If you have seen or used MySpace.com or Facebook, you are looking at the type of tools recruiters will be using in just a few months. Do you have a profile on MySpace? Why not?

When I read things like this my mind flips immediately to this. And that brings up a lot of interesting points to consider.

Of course, MySpace is clearly going to own the world. It is already one of the most-visited sites on the ‘Net and it’s rare to find a person not yet old enough to rent a car who doesn’t have a profile. Orkut is as obscure as its name, and Friendster is your father’s social-networking Oldsmobile, so clearly Rupert Murdoch made a wise investment and will shortly own an even larger part of the world than he already does. Of course, back in 1999 people were saying all the same things, and perhaps more, about none other than AOL. While Larry Page and Sergey Brin were still scrubbing the grad-school muck out from under their fingernails, Steve Case was preparing to launch the Titanic of Web 1.0 deals.

Today AOL is almost entirely an object of ridicule whose complete disappearance from the Internet would be celebrated in those few areas where its passing was not entirely unnoticed. The best plan they can come up with seems to be to throw out the one part of the business that makes money in hopes of boosting the future prospects of the parts that don’t. If approved, this will doubtless provide a fitting Viking funeral for a company that has proven that just because you do nothing wrong in your first ten years of business doesn’t mean you won’t screw up every single thing you do in the ten that follow.
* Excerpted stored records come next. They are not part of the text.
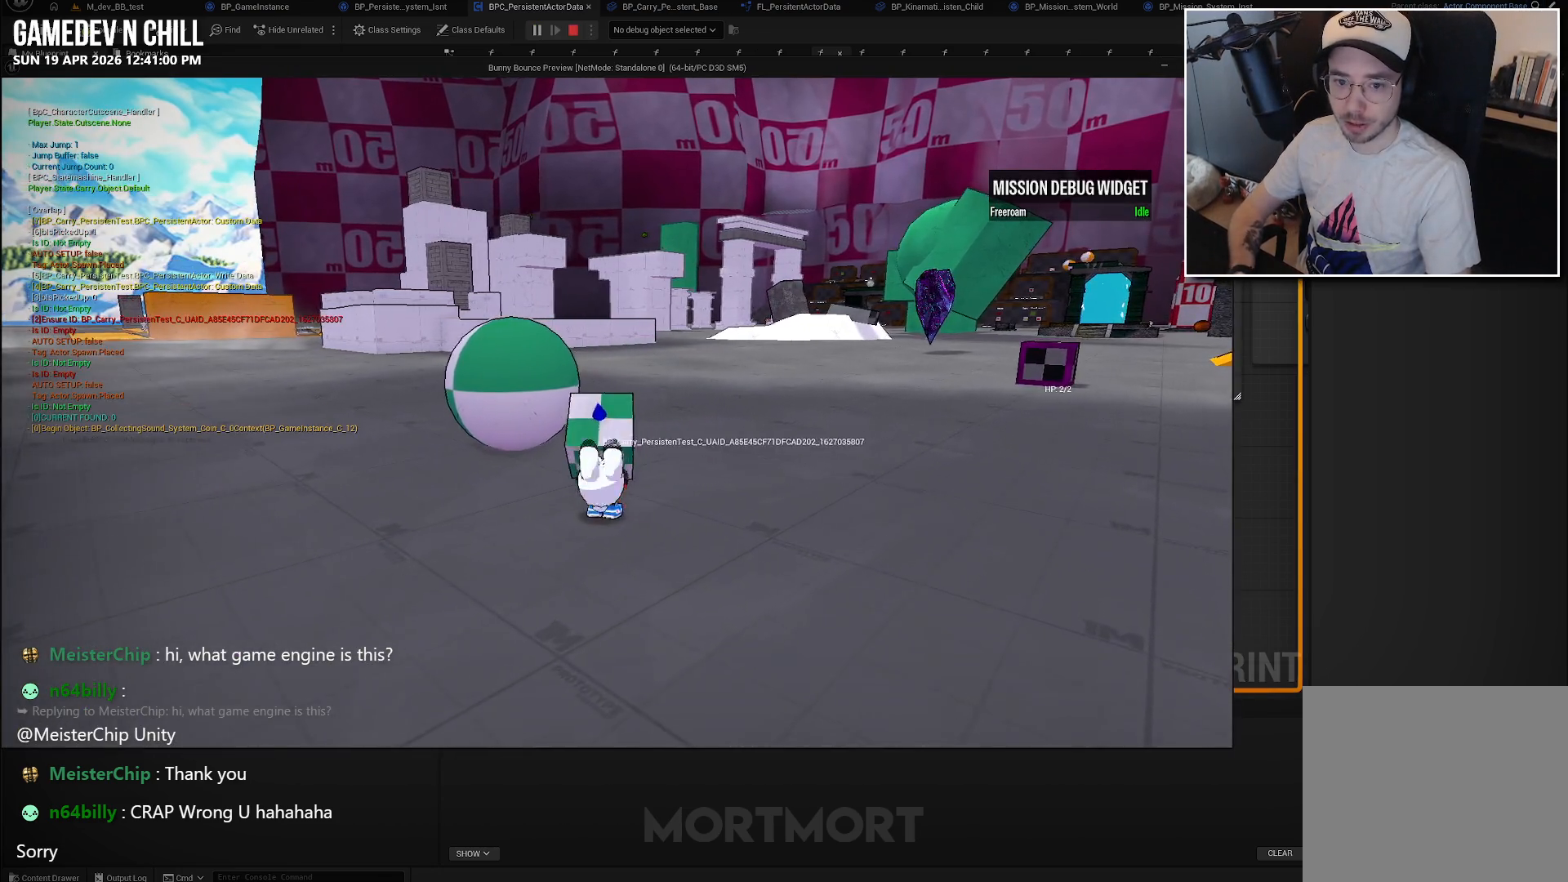
{"buttons": [], "left_stick": "left", "right_stick": "left", "events": [[83, "left_stick", "down-left"], [233, "right_stick", "left"], [400, "left_stick", "left"]]}
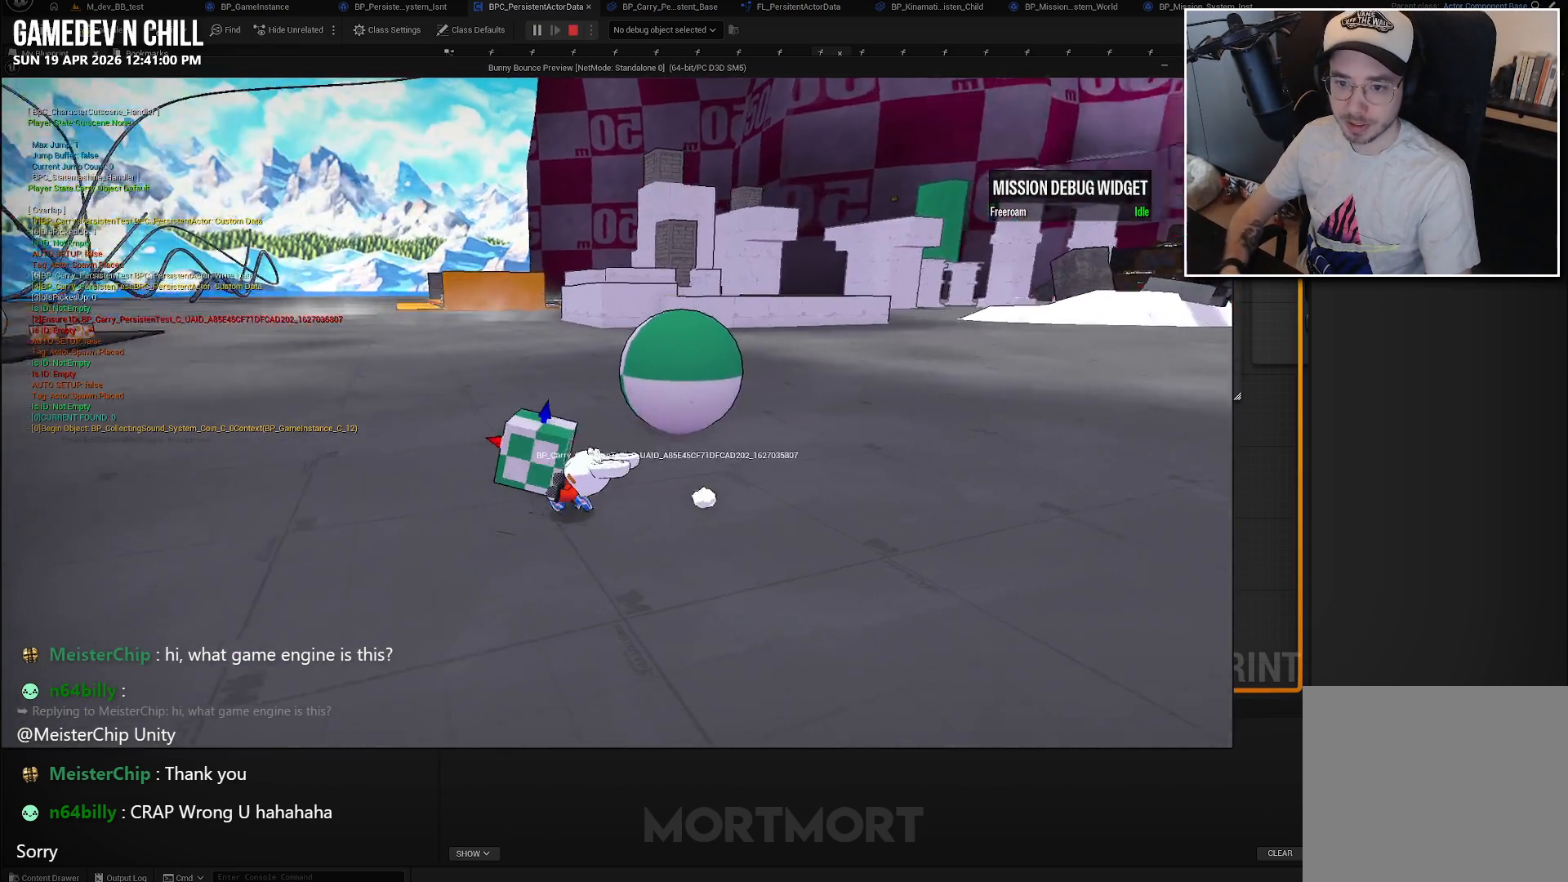
{"buttons": [], "left_stick": "up-left", "right_stick": "center", "events": [[66, "left_stick", "up-left"], [383, "right_stick", "center"]]}
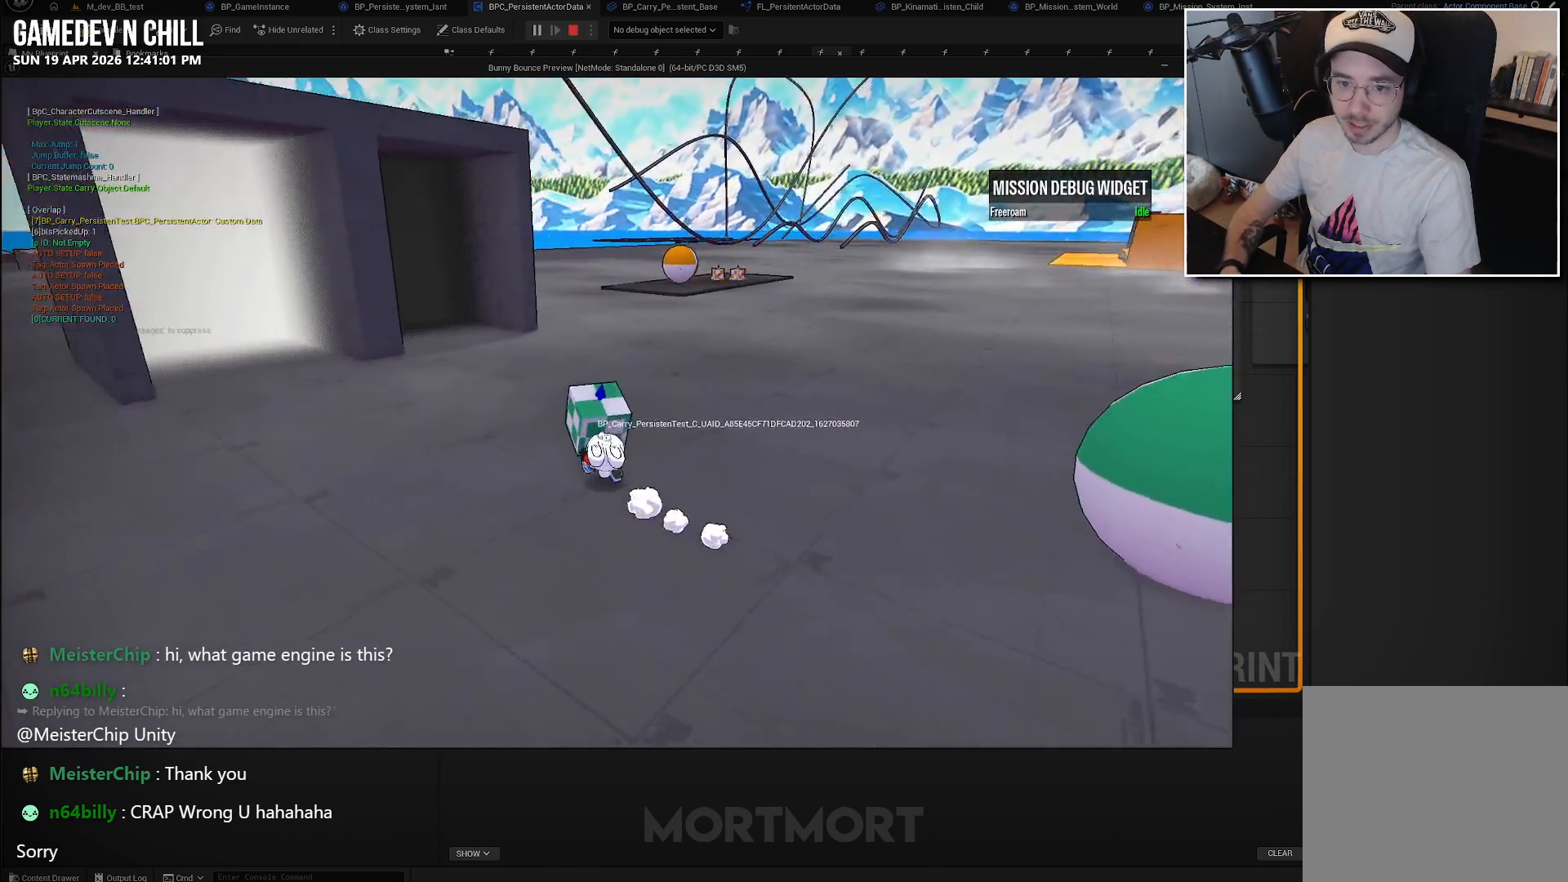
{"buttons": [], "left_stick": "up-left", "right_stick": "center", "events": []}
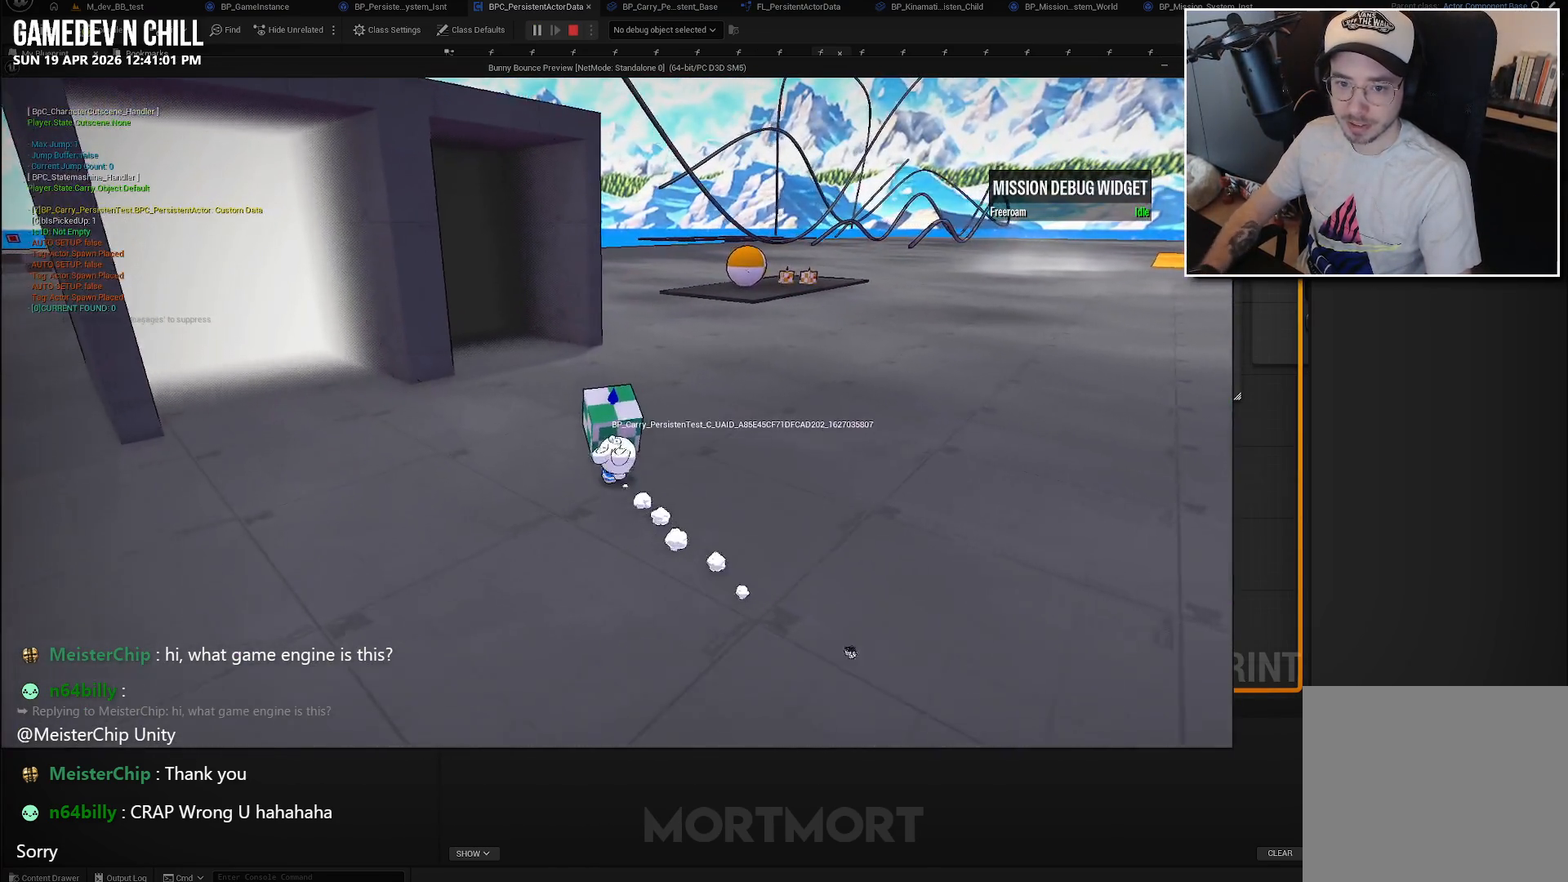
{"buttons": [], "left_stick": "up-left", "right_stick": "center", "events": []}
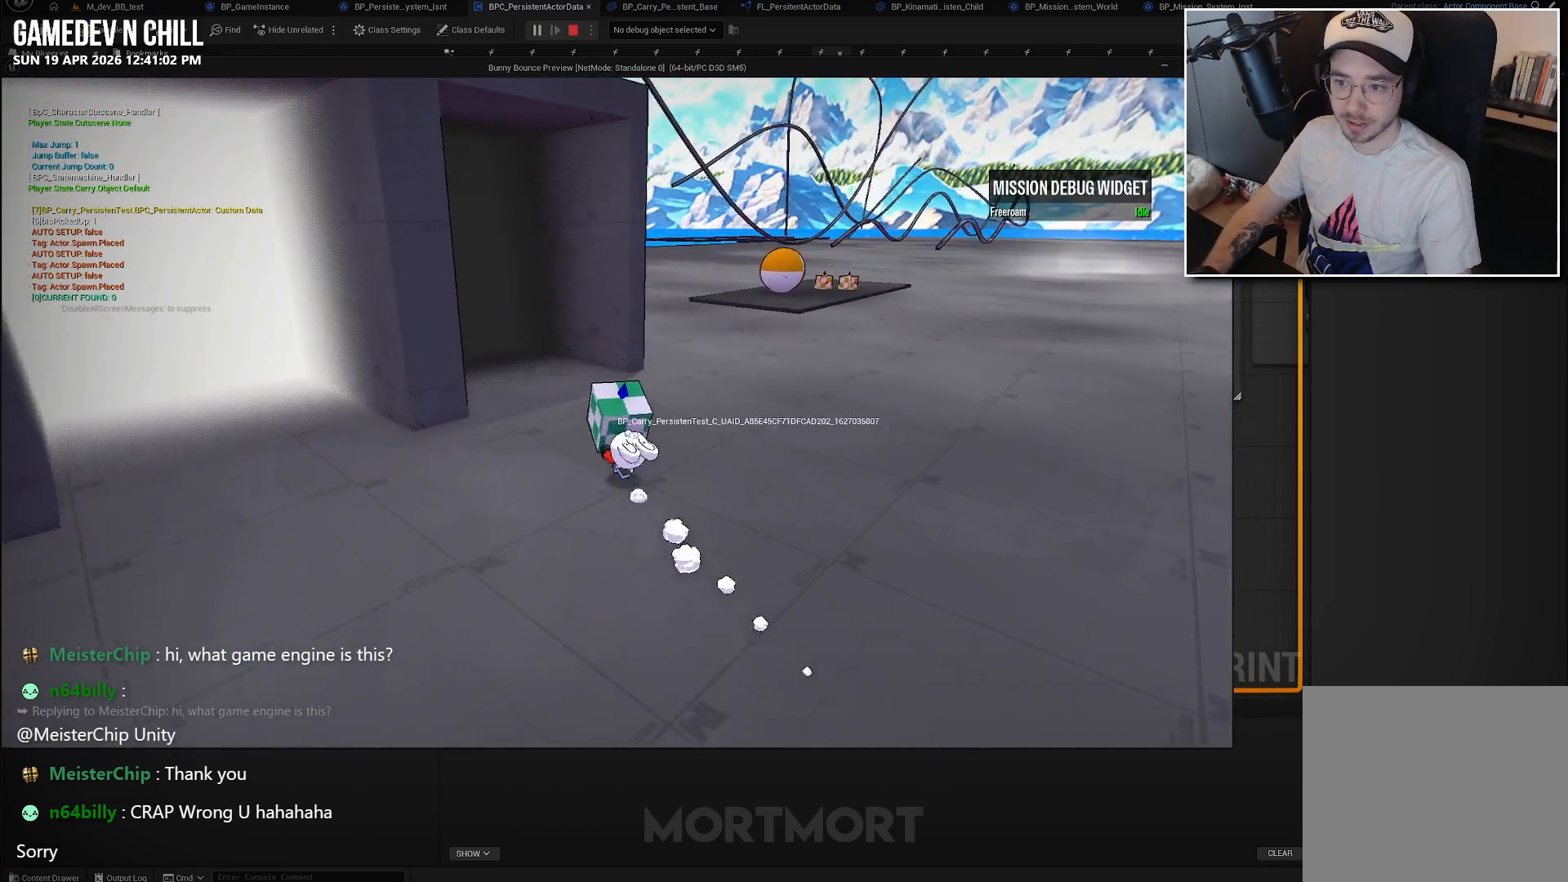
{"buttons": [], "left_stick": "up-left", "right_stick": "center", "events": []}
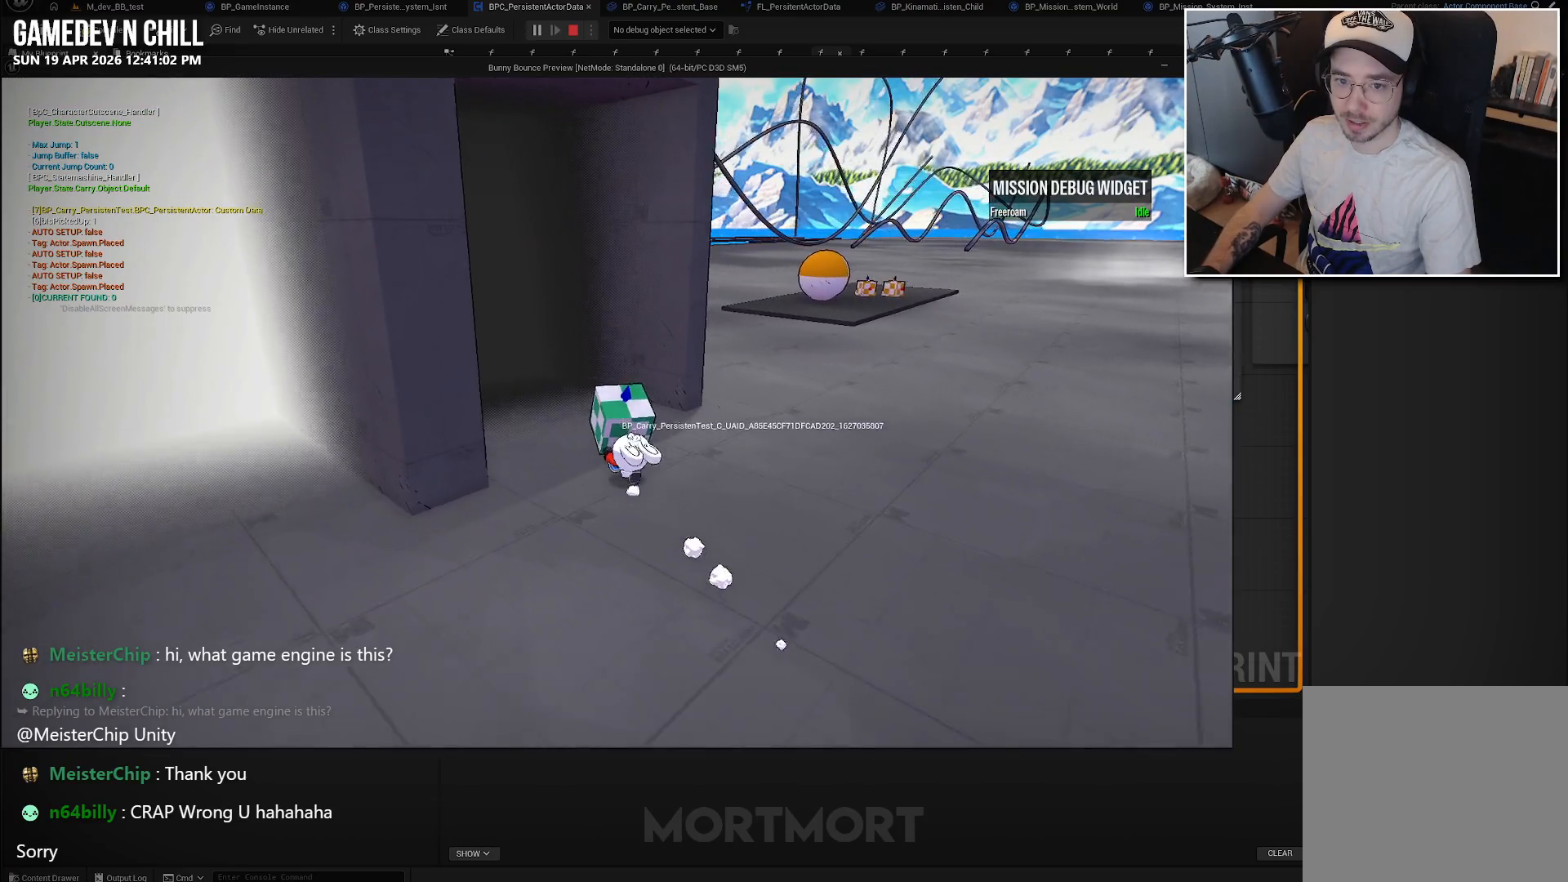
{"buttons": [], "left_stick": "up-left", "right_stick": "center", "events": []}
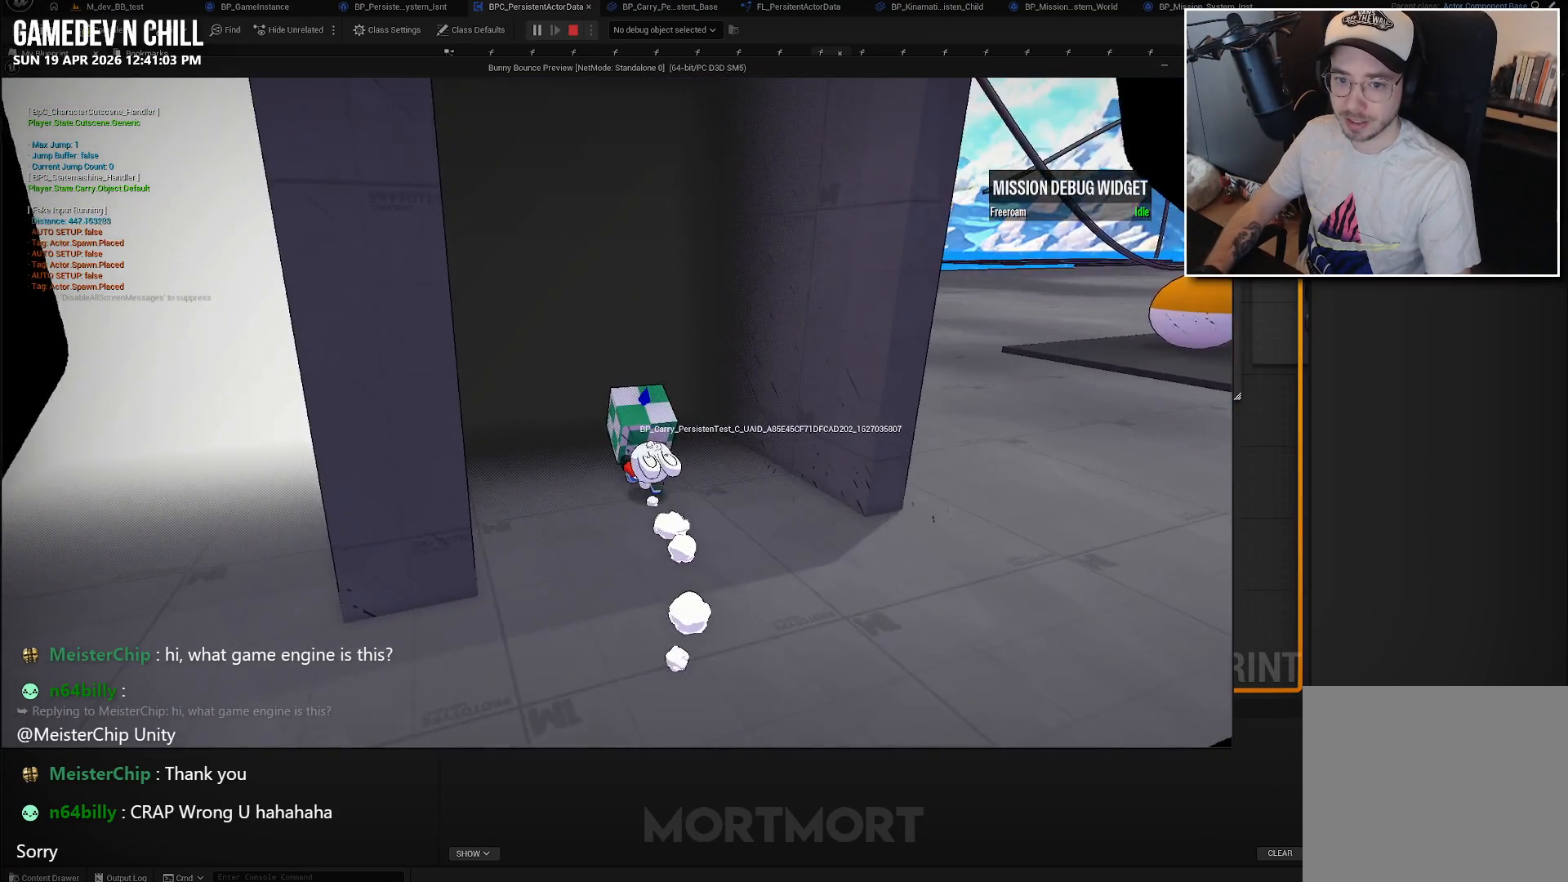
{"buttons": [], "left_stick": "up", "right_stick": "center", "events": [[266, "left_stick", "up"]]}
One of the most interesting bits of willful blindness in the social-networking space that I see has to do with age. There is no question that MySpace et. al. are a huge presence in youth culture at the moment, and every comment on the subject notes the fact that anyone old enough to rent a car is more or less out of the loop. This is the typical pattern of pop culture sensations going back at least as far as, well, pop culture. I have to wonder, did recruiting experts of the late 1980s suggest that these were the future of corporate personnel planning?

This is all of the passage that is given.